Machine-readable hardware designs
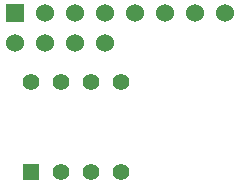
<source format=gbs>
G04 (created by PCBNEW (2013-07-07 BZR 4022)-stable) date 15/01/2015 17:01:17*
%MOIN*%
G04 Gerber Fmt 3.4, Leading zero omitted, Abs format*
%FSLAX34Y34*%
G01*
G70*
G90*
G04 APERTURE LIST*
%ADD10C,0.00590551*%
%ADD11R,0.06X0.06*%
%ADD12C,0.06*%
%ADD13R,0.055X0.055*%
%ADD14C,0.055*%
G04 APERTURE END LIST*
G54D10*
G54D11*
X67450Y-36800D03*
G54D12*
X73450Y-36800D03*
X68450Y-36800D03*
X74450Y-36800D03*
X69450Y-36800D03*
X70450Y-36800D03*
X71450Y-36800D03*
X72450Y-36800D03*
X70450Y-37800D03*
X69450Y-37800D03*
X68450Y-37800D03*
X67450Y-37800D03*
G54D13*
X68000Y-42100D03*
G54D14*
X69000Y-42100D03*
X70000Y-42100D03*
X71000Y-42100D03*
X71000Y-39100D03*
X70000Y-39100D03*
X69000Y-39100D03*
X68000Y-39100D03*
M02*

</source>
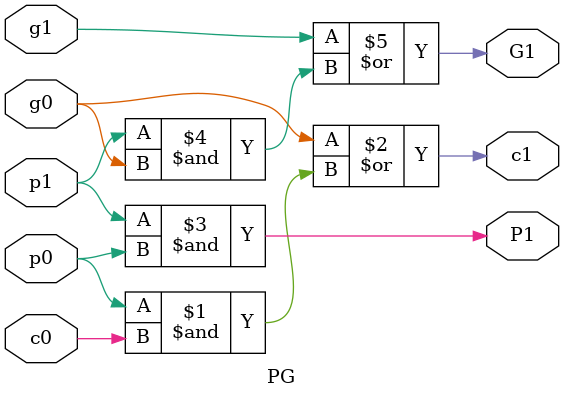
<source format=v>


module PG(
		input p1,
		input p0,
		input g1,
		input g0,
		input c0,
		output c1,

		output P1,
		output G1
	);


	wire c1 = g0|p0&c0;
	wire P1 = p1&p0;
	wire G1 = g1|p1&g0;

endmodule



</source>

:: Prompt ::
Please set the records down again exactly as written. The pictures should not be included.

:: Exercise result ::
<source format=gbs>
G04 (created by PCBNEW (2013-07-07 BZR 4022)-stable) date 15/01/2015 17:01:17*
%MOIN*%
G04 Gerber Fmt 3.4, Leading zero omitted, Abs format*
%FSLAX34Y34*%
G01*
G70*
G90*
G04 APERTURE LIST*
%ADD10C,0.00590551*%
%ADD11R,0.06X0.06*%
%ADD12C,0.06*%
%ADD13R,0.055X0.055*%
%ADD14C,0.055*%
G04 APERTURE END LIST*
G54D10*
G54D11*
X67450Y-36800D03*
G54D12*
X73450Y-36800D03*
X68450Y-36800D03*
X74450Y-36800D03*
X69450Y-36800D03*
X70450Y-36800D03*
X71450Y-36800D03*
X72450Y-36800D03*
X70450Y-37800D03*
X69450Y-37800D03*
X68450Y-37800D03*
X67450Y-37800D03*
G54D13*
X68000Y-42100D03*
G54D14*
X69000Y-42100D03*
X70000Y-42100D03*
X71000Y-42100D03*
X71000Y-39100D03*
X70000Y-39100D03*
X69000Y-39100D03*
X68000Y-39100D03*
M02*

</source>
<source format=v>


module PG(
		input p1,
		input p0,
		input g1,
		input g0,
		input c0,
		output c1,

		output P1,
		output G1
	);


	wire c1 = g0|p0&c0;
	wire P1 = p1&p0;
	wire G1 = g1|p1&g0;

endmodule



</source>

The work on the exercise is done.